## DOCUMENT EXCERPT

Here is a clear explanation:
Placenta accreta, in its broader sense, describes the condition during pregnancy in which the placenta attaches too deeply to the uterine wall in varying degrees. The mildest form is called accreta, where a part of the placenta adheres superficially into the uterine wall. The intermediate form in terms of severity is referred to as increta, where the placenta invades more deeply into the muscles of the uterus. The most severe form is called percreta, wherein the placenta grows through the uterine wall and invades surrounding organs, such as the bladder and intestine That bulge that the second dr had noticed was actually my Placenta trying to make out with my bladder.
Despite all of the medical advances of our time, devastating conditions still occur, and some remain very difficult to treat. This is one of them.
Our family has been processing this news. For weeks I was crying about not having a home birth and the fact that I will be losing my uterus. No more babies for us, which is heart breaking to me. I will say what I have discovered during this process is that
1. When people say sorry good intentions and all I feel really small and for some reason it actually makes me feel worse. 2.when people tell me that I already have 2 healthy babies and will possibly have a 3rd it is extremely triggering.

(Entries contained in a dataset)

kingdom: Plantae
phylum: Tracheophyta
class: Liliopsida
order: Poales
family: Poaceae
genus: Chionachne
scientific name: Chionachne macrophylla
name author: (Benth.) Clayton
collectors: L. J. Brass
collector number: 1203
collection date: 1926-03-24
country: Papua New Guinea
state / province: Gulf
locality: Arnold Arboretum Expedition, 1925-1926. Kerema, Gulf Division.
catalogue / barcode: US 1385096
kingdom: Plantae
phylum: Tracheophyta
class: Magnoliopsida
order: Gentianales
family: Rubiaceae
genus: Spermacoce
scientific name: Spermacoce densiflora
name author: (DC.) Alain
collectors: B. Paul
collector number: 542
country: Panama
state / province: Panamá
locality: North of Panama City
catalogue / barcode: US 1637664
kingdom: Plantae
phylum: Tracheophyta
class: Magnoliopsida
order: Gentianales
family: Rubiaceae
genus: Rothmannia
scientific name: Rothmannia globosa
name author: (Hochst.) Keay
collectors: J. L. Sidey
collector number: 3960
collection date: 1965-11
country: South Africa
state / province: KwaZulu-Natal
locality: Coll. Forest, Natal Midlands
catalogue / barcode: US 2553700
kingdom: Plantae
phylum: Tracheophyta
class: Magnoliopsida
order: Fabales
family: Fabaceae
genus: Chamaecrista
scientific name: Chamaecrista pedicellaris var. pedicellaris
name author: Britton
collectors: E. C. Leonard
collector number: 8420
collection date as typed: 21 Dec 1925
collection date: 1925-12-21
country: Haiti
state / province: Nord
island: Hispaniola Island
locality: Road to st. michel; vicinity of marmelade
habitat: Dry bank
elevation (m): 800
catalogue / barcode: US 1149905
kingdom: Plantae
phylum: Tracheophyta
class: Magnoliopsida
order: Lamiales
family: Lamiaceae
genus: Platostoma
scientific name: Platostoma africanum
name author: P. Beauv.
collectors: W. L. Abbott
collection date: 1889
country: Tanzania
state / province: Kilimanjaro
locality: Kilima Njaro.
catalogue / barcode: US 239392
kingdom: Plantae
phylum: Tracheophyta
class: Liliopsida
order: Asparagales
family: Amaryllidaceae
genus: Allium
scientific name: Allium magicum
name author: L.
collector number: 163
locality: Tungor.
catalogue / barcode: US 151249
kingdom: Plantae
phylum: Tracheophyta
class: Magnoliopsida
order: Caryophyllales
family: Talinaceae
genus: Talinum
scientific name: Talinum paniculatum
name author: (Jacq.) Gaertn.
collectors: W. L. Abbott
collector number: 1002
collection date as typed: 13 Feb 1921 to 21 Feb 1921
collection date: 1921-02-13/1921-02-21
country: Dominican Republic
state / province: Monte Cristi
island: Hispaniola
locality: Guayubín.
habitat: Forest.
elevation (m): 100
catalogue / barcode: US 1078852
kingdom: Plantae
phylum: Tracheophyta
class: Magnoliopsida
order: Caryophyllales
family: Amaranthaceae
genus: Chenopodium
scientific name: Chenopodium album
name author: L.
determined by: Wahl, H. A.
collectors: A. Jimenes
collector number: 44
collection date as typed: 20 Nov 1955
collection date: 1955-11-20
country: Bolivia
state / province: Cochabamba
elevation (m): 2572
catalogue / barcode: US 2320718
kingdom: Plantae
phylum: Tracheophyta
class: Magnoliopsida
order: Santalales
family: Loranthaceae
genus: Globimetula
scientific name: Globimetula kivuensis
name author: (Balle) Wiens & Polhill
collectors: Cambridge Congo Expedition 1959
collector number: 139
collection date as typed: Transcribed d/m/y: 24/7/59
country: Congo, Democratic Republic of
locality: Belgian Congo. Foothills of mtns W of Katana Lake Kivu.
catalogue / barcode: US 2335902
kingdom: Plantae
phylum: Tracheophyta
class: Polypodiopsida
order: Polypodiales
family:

## REQUIREMENT A
Determine whether each of the following statements agrees with the passage on placenta accreta: (i) the passage identifies increta as the mildest form of the condition; (ii) in percreta, the placenta may invade surrounding organs such as the bladder; (iii) the writer finds it comforting to be told of already having two healthy babies. Answer yes or no for each, quoting the deciding words of the passage.
## REQUIREMENT B
Write the next part of the passage on placenta accreta, beginning after its final sentence.

## FINAL ANSWER A
(i) No: "The mildest form is called accreta"
(ii) Yes: "the placenta grows through the uterine wall and invades surrounding organs, such as the bladder and intestine"
(iii) No: "when people tell me that I already have 2 healthy babies and will possibly have a 3rd it is extremely triggering."

## FINAL ANSWER B
I would never tell someone who just lost their mother that at least they still have their father. Of course I am grateful for my beautiful, precious children but I am in mourning and that’s ok too. What I have found helpful is someone that can listen without bringing in their stuff. I know it’s a lot to ask but I feel the safest in this place today.
I still have so much to share as I process and I wanted to thank this community for its love and support. You mamas are the end all be all!!!!"